## What you have to do
Output exactly the lines below, starting with the line that has "camera: 50 degrees right, 0 degrees up" and going on through the line that has "(584, 319) = (609, 445): newspaper", both included, and no other lines.

## Data records
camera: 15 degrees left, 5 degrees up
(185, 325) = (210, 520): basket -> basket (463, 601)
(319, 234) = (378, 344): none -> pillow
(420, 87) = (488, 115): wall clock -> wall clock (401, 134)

* * *

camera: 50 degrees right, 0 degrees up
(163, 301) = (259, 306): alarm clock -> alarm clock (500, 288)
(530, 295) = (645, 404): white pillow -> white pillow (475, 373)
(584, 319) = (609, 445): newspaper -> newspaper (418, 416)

---

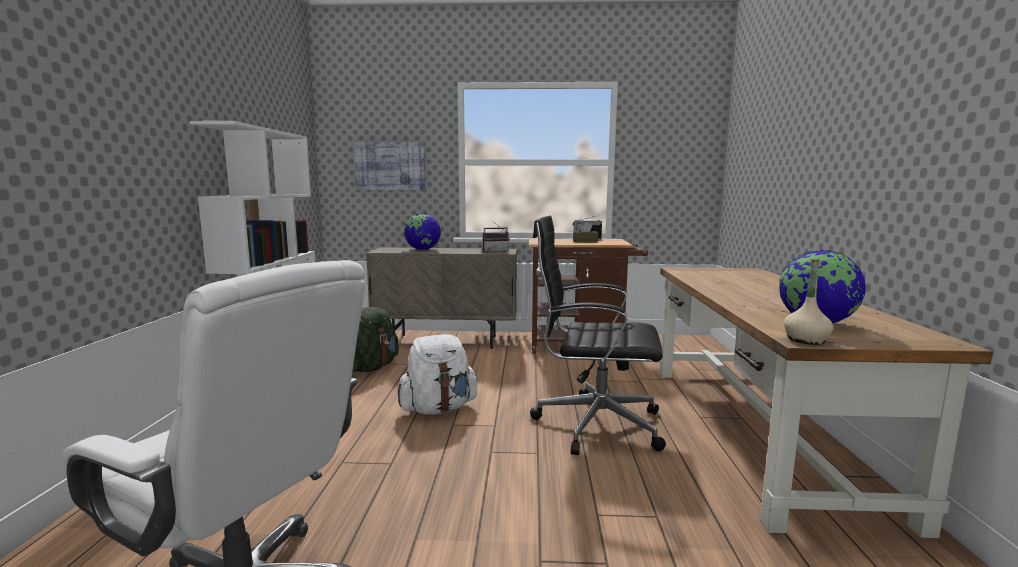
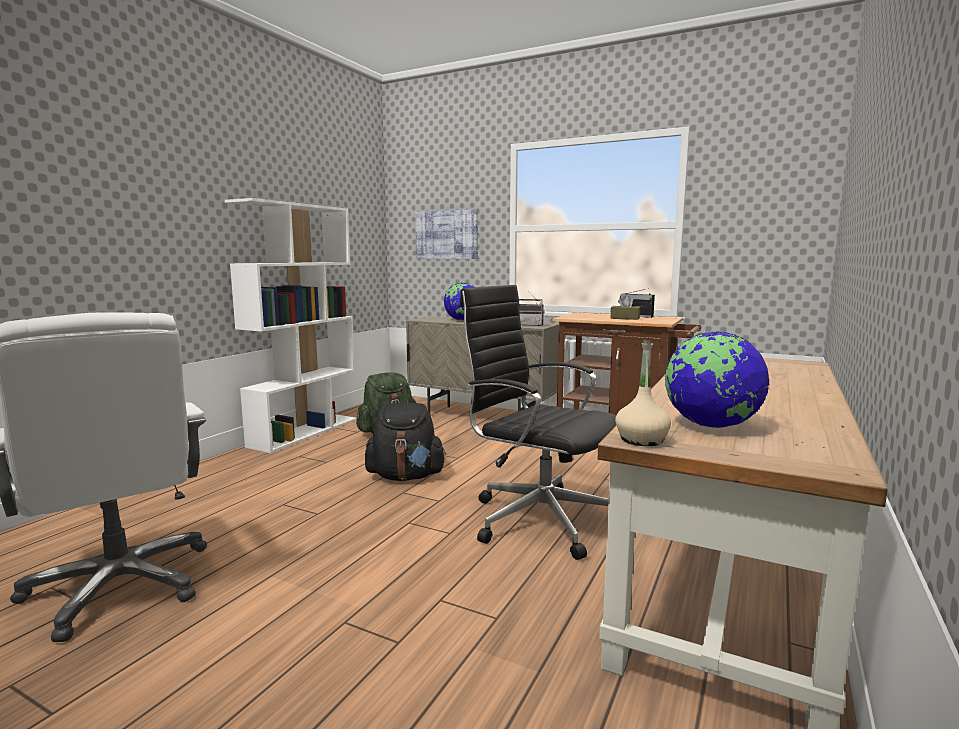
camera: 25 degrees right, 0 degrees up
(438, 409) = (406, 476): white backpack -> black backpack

## Output of the exercise
camera: 50 degrees right, 0 degrees up
(163, 301) = (259, 306): alarm clock -> alarm clock (500, 288)
(530, 295) = (645, 404): white pillow -> white pillow (475, 373)
(584, 319) = (609, 445): newspaper -> newspaper (418, 416)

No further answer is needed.